Perpendicular Segments

[nycmathguy]

See attachment.

Let me see.

To find d_1 & d_2, use the distance formula.
I then must use the distance again to find the length of the hypotenuse. Finally, express my lengths in terms of the Pythagorean Theorem.

Yes?

 

[MathLover1]

d1=sqrt((1-0)^2+(m1-0)^2)
d1=sqrt(1+m1^2)



d2=sqrt((1-0)^2+(m2-0)^2)
d2=sqrt(1+m2^2)

hypotenuse= (d1)^2+(d2)^2

hypotenuse= (sqrt(1+m1^2))^2+(sqrt(1+m2^2))^2

hypotenuse=1+m1^2+1+m2^2
hypotenuse=2+m1^2+m2^2.............eq.1


distance between endpoints of hypotenuse is

hypotenuse=sqrt((1-1)^2+(m2-m1)^2)

hypotenuse=sqrt(0+(m2-m1)^2) ............eq.2

from eq.1 and eq.2 we have

2+m1^2+m2^2=sqrt((m2-m1)^2)...square both sides

(2+m1^2+m2^2)^2=(m2-m1)^2.......take sqrt of both sides


2+m1^2+m2^2=m2-m1

2+m1^2+m2^2-m2+m1 =0.....complete squares

(m1 + 1/2)^2 + (m2 - 1/2)^2 + 3/2 = 0..........solve for m1

(m1 + 1/2)^2 =- (m2 - 1/2)^2 - 3/2

m1 + 1/2 =sqrt(- (m2 - 1/2)^2 - 3/2)

m1 + 1/2 =(1/2) sqrt(-4 (m2 - 1) m2 - 7)

m1 =(1/2) sqrt(-4 (m2 - 1) m2 - 7)-1/2

 

[nycmathguy]

d1=sqrt((1-0)^2+(m1-0)^2)
d1=sqrt(1+m1^2)



d2=sqrt((1-0)^2+(m2-0)^2)
d2=sqrt(1+m2^2)

hypotenuse= (d1)^2+(d2)^2

hypotenuse= (sqrt(1+m1^2))^2+(sqrt(1+m2^2))^2

hypotenuse=1+m1^2+1+m2^2
hypotenuse=2+m1^2+m2^2.............eq.1


distance between endpoints of hypotenuse is

hypotenuse=sqrt((1-1)^2+(m2-m1)^2)

hypotenuse=sqrt(0+(m2-m1)^2) ............eq.2

from eq.1 and eq.2 we have

2+m1^2+m2^2=sqrt((m2-m1)^2)...square both sides

(2+m1^2+m2^2)^2=(m2-m1)^2.......take sqrt of both sides


2+m1^2+m2^2=m2-m1

2+m1^2+m2^2-m2+m1 =0.....complete squares

(m1 + 1/2)^2 + (m2 - 1/2)^2 + 3/2 = 0..........solve for m1

(m1 + 1/2)^2 =- (m2 - 1/2)^2 - 3/2

m1 + 1/2 =sqrt(- (m2 - 1/2)^2 - 3/2)

m1 + 1/2 =(1/2) sqrt(-4 (m2 - 1) m2 - 7)

m1 =(1/2) sqrt(-4 (m2 - 1) m2 - 7)-1/2

Great math work as always. What about my reasoning for this thread? Am I wrong in my discussion?

 

[MathLover1]

Great math work as always. What about my reasoning for this thread? Am I wrong in my discussion?

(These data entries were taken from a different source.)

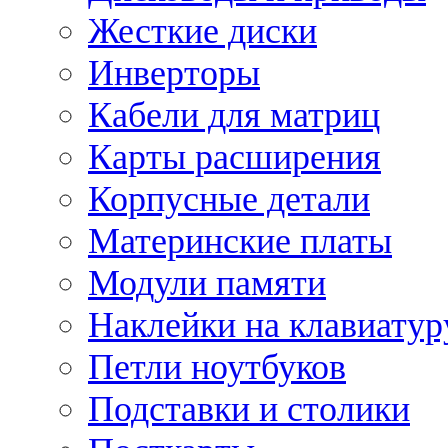
Жесткие диски
Инверторы
Кабели для матриц
Карты расширения
Корпусные детали
Материнские платы
Модули памяти
Наклейки на клавиатур
Петли ноутбуков
Подставки и столики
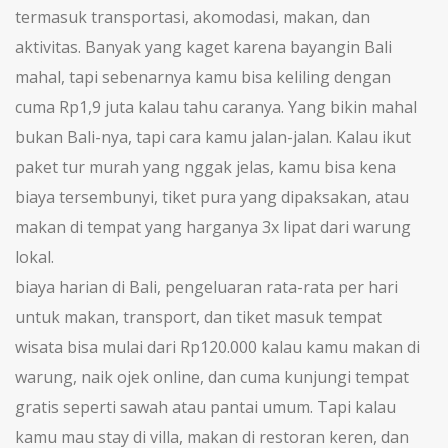
termasuk transportasi, akomodasi, makan, dan
aktivitas
. Banyak yang kaget karena bayangin Bali
mahal, tapi sebenarnya kamu bisa keliling dengan
cuma Rp1,9 juta kalau tahu caranya. Yang bikin mahal
bukan Bali-nya, tapi cara kamu jalan-jalan. Kalau ikut
paket tur murah yang nggak jelas, kamu bisa kena
biaya tersembunyi, tiket pura yang dipaksakan, atau
makan di tempat yang harganya 3x lipat dari warung
lokal.
biaya harian di Bali
,
pengeluaran rata-rata per hari
untuk makan, transport, dan tiket masuk tempat
wisata
bisa mulai dari Rp120.000 kalau kamu makan di
warung, naik ojek online, dan cuma kunjungi tempat
gratis seperti sawah atau pantai umum. Tapi kalau
kamu mau stay di villa, makan di restoran keren, dan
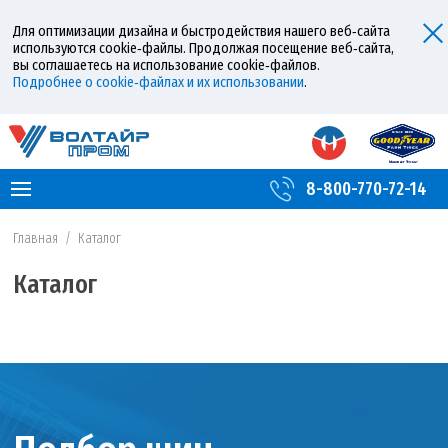
Для оптимизации дизайна и быстродействия нашего веб‑сайта
используются cookie‑файлы. Продолжая посещение веб‑сайта,
вы соглашаетесь на использование cookie‑файлов.
Подробнее о cookie‑файлах и их использовании
.
8-800-770-72-14
Главная
/
Каталог
Каталог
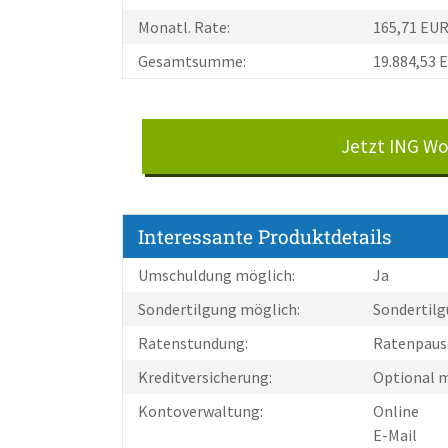
Monatl. Rate:
165,71 EU
Gesamtsumme:
19.884,53 
Jetzt ING W
Interessante Produktdetails
Umschuldung möglich:
Ja
Sondertilgung möglich:
Sondertilg
Ratenstundung:
Ratenpause
Kreditversicherung:
Optional 
Kontoverwaltung:
Online
E-Mail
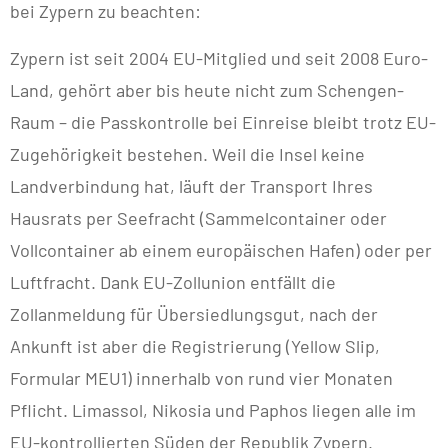
bei Zypern zu beachten:
Zypern ist seit 2004 EU-Mitglied und seit 2008 Euro-
Land, gehört aber bis heute nicht zum Schengen-
Raum – die Passkontrolle bei Einreise bleibt trotz EU-
Zugehörigkeit bestehen. Weil die Insel keine
Landverbindung hat, läuft der Transport Ihres
Hausrats per Seefracht (Sammelcontainer oder
Vollcontainer ab einem europäischen Hafen) oder per
Luftfracht. Dank EU-Zollunion entfällt die
Zollanmeldung für Übersiedlungsgut, nach der
Ankunft ist aber die Registrierung (Yellow Slip,
Formular MEU1) innerhalb von rund vier Monaten
Pflicht. Limassol, Nikosia und Paphos liegen alle im
EU-kontrollierten Süden der Republik Zypern.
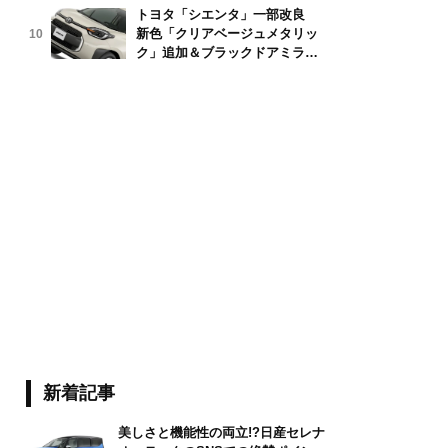
トヨタ「シエンタ」一部改良
新色「クリアベージュメタリッ
10
ク」追加＆ブラックドアミラー
採用
新着記事
美しさと機能性の両立!?日産セレナ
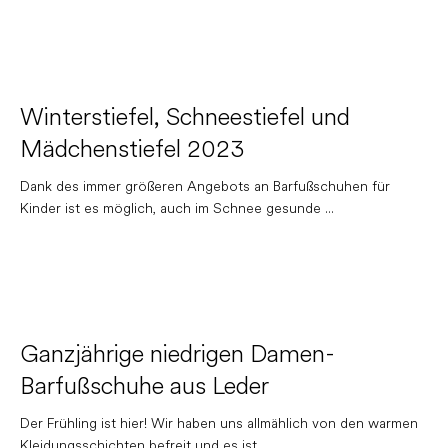
Winterstiefel, Schneestiefel und
Mädchenstiefel 2023
Dank des immer größeren Angebots an Barfußschuhen für
Kinder ist es möglich, auch im Schnee gesunde ...
Ganzjährige niedrigen Damen-
Barfußschuhe aus Leder
Der Frühling ist hier! Wir haben uns allmählich von den warmen
Kleidungsschichten befreit und es ist...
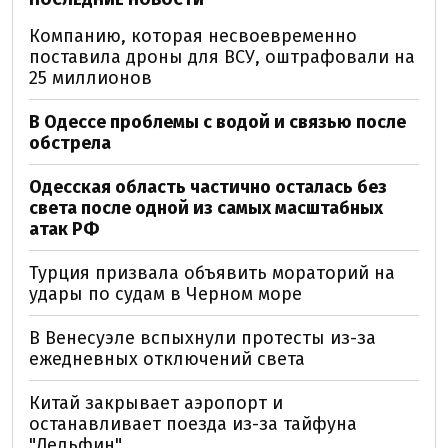
Компанию, которая несвоевременно
поставила дроны для ВСУ, оштрафовали на
25 миллионов
В Одессе проблемы с водой и связью после
обстрела
Одесская область частично осталась без
света после одной из самых масштабных
атак РФ
Турция призвала объявить мораторий на
удары по судам в Черном море
В Венесуэле вспыхнули протесты из-за
ежедневных отключений света
Китай закрывает аэропорт и
останавливает поезда из-за тайфуна
"Дельфин"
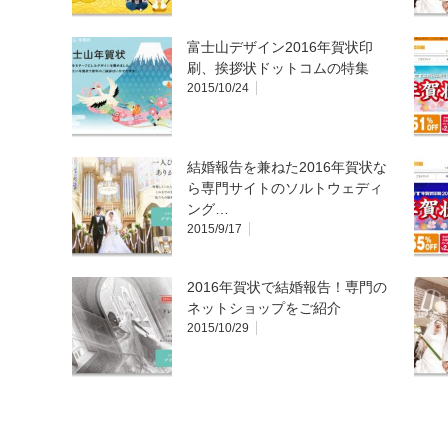
富士山デザイン2016年賀状印
刷、挨拶状ドットコムの特集
2015/10/24
結婚報告を兼ねた2016年賀状な
ら専門サイトのソルトウェディ
ング…
2015/9/17
2016年賀状で結婚報告！専門の
ネットショップをご紹介
2015/10/29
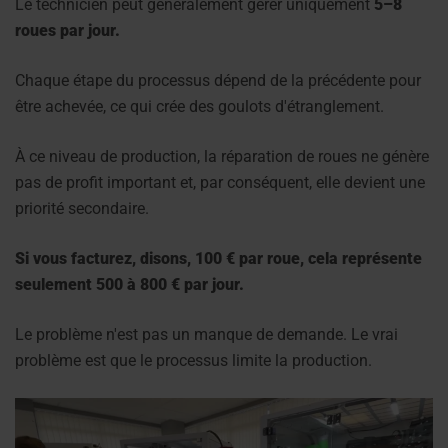
Le technicien peut généralement gérer uniquement
5–8
roues par jour.
Chaque étape du processus dépend de la précédente pour
être achevée, ce qui crée des goulots d'étranglement.
À ce niveau de production, la réparation de roues ne génère
pas de profit important et, par conséquent, elle devient une
priorité secondaire.
Si vous facturez, disons, 100 € par roue, cela représente
seulement 500 à 800 € par jour.
Le problème n'est pas un manque de demande. Le vrai
problème est que le processus limite la production.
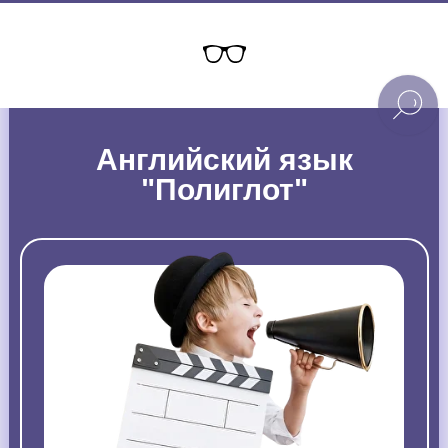
Английский язык
"Полиглот"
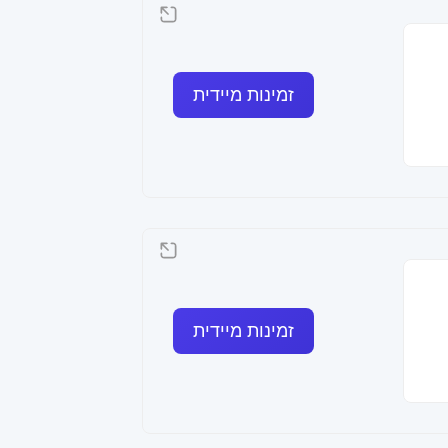
זמינות מיידית
זמינות מיידית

your reasoning for this thread is perfect

 

[nycmathguy]

your reasoning for this thread is perfect

Thanks. More questions tomorrow. By the way, I think we are the only two members actively involved here. What do you think? Good site? Not so good?